Hundreds of iPads were given to middle school students in late autumn, and since then they have been incorporated into the lessons and work of the students in nearly every class. They’re used in core subjects like English, math and science, but also in music, art, technology and more.

“We’ve been pleased with the results,” said Christopher Pellettieri, the district’s assistant superintendent for curriculum. “[The students] are very careful with them. We bought really good, solid cases, so we’ve hardly had any of the breakage issues or security or loss issues that others have gone through. We were able to look at what people did in other districts and learn from that and really come up with a solid model.”

The district purchased the iPads through Nassau BOCES, which enabled it to get them at a discounted rate and pay them off over five years. And according to Pellettieri, the iPads have already had a positive impact on the district’s budget: the middle school has printed 53,000 fewer sheets of paper this year than last year due to the ability teachers have to give students work digitally.

The program of 1-to-1 student iPad ownership started in the middle school because of the access the students had in elementary school. The district already gives iPads to every fifth grade student, but they stay in the classroom.

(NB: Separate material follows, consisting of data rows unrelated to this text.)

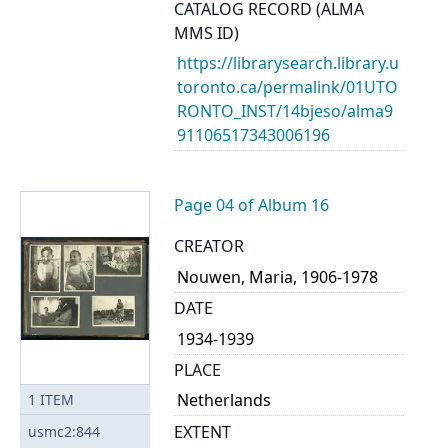
CATALOG RECORD (ALMA
MMS ID)
https://librarysearch.library.u
toronto.ca/permalink/01UTO
RONTO_INST/14bjeso/alma9
91106517343006196
Page 04 of Album 16
CREATOR
Nouwen, Maria, 1906-1978
DATE
1934-1939
PLACE
Netherlands
1
ITEM
EXTENT
usmc2:844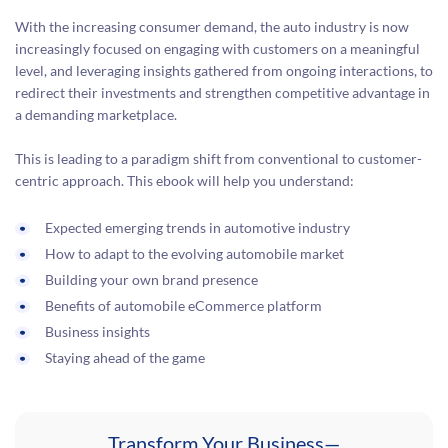
With the increasing consumer demand, the auto industry is now
increasingly focused on engaging with customers on a meaningful
level, and leveraging insights gathered from ongoing interactions, to
redirect their investments and strengthen competitive advantage in
a demanding marketplace.
This is leading to a paradigm shift from conventional to customer-
centric approach. This ebook will help you understand:
Expected emerging trends in automotive industry
How to adapt to the evolving automobile market
Building your own brand presence
Benefits of automobile eCommerce platform
Business insights
Staying ahead of the game
Transform Your Business—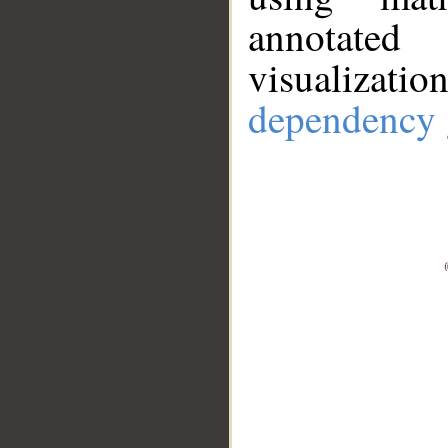
annotate
visualizat
dependency 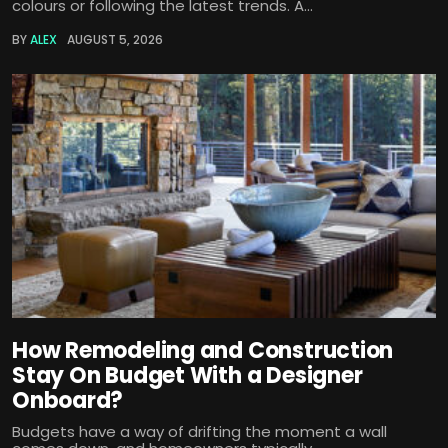
colours or following the latest trends. A...
BY
ALEX
AUGUST 5, 2026
How Remodeling and Construction
Stay On Budget With a Designer
Onboard?
Budgets have a way of drifting the moment a wall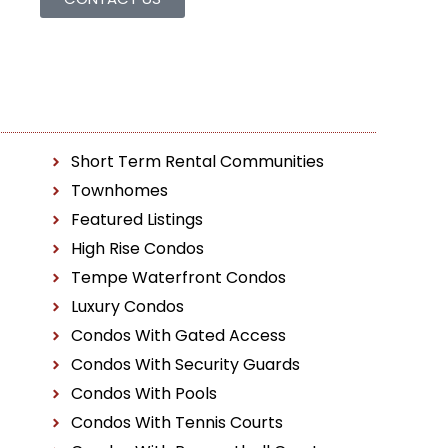
Short Term Rental Communities
Townhomes
Featured Listings
High Rise Condos
Tempe Waterfront Condos
Luxury Condos
Condos With Gated Access
Condos With Security Guards
Condos With Pools
Condos With Tennis Courts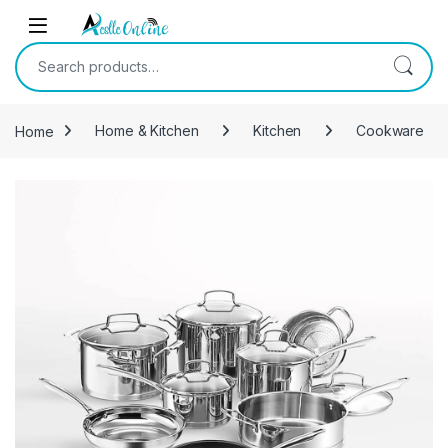
Skip to navigation
Skip to content
Search for:
Home
Home & Kitchen
Kitchen
Cookware
-
29%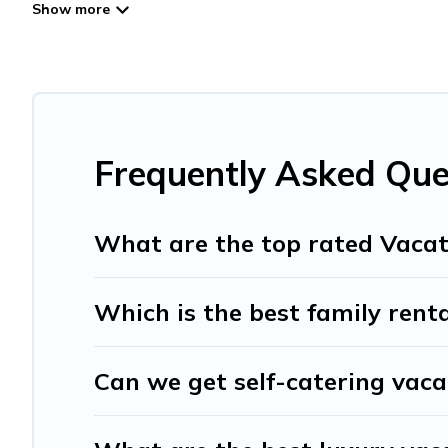
Travel And Tribe offers vacation rentals near Hospital for 
friendly accommodation in Hospital
. Travel And Tribe ma
websites. By comparing these rental properties, Travel A
affordable condos in Hospital start from
US $20
per nigh
Travel And Tribe offers a large selection of vacation re
providers. Filter your search dates and discover Hospital 
Frequently Asked Que
What are the top rated Vacat
Which is the best family renta
Can we get self-catering vaca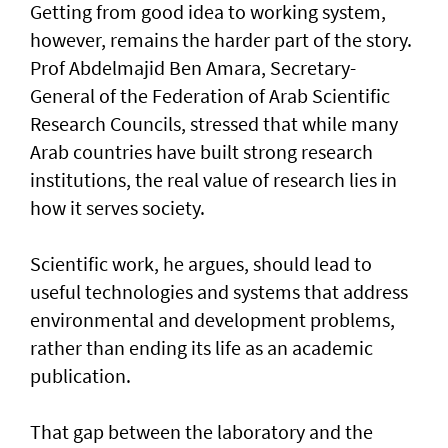
Getting from good idea to working system,
however, remains the harder part of the story.
Prof Abdelmajid Ben Amara, Secretary-
General of the Federation of Arab Scientific
Research Councils, stressed that while many
Arab countries have built strong research
institutions, the real value of research lies in
how it serves society.
Scientific work, he argues, should lead to
useful technologies and systems that address
environmental and development problems,
rather than ending its life as an academic
publication.
That gap between the laboratory and the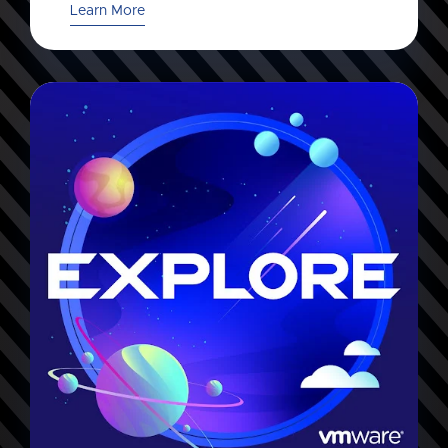
Learn More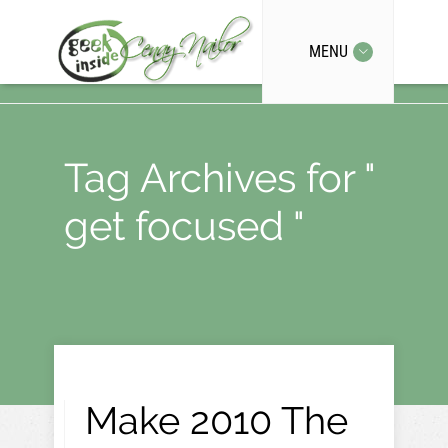
MENU
Tag Archives for "
get focused "
Make 2010 The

“How could we give it to them every day in fifth grade and then take them away in sixth?” Pellettieri said. “Here’s this great learning tool, but you can only use it in elementary and not middle school.”

Along those lines, the district plans on expanding the program to the eighth grade next year. Pellettieri said district administrators were concerned about introducing them in the eighth grade this year, where they could prove a distraction to students who would be taking new science and math regents at the end of the year.

“We wanted to get a year under our belt of using them, then figure out how we were going to use them in eighth grade,” he said. “I’m already working with some of the eighth grade teachers on that.”

Pellettieri said that the district is going to continue to collect more data on the iPad usage and what can be done to make the experience better for students and teachers. Educators in the middle school are always getting more professional development with the iPads, he said, and students work with administrators to find new apps and also make sure the technology isn’t being abused.

“We’re going to look at it much more closely and do some surveys of students and teachers and parents before the end of the year to get some more feedback,” Pellettieri said. “But early returns are good.”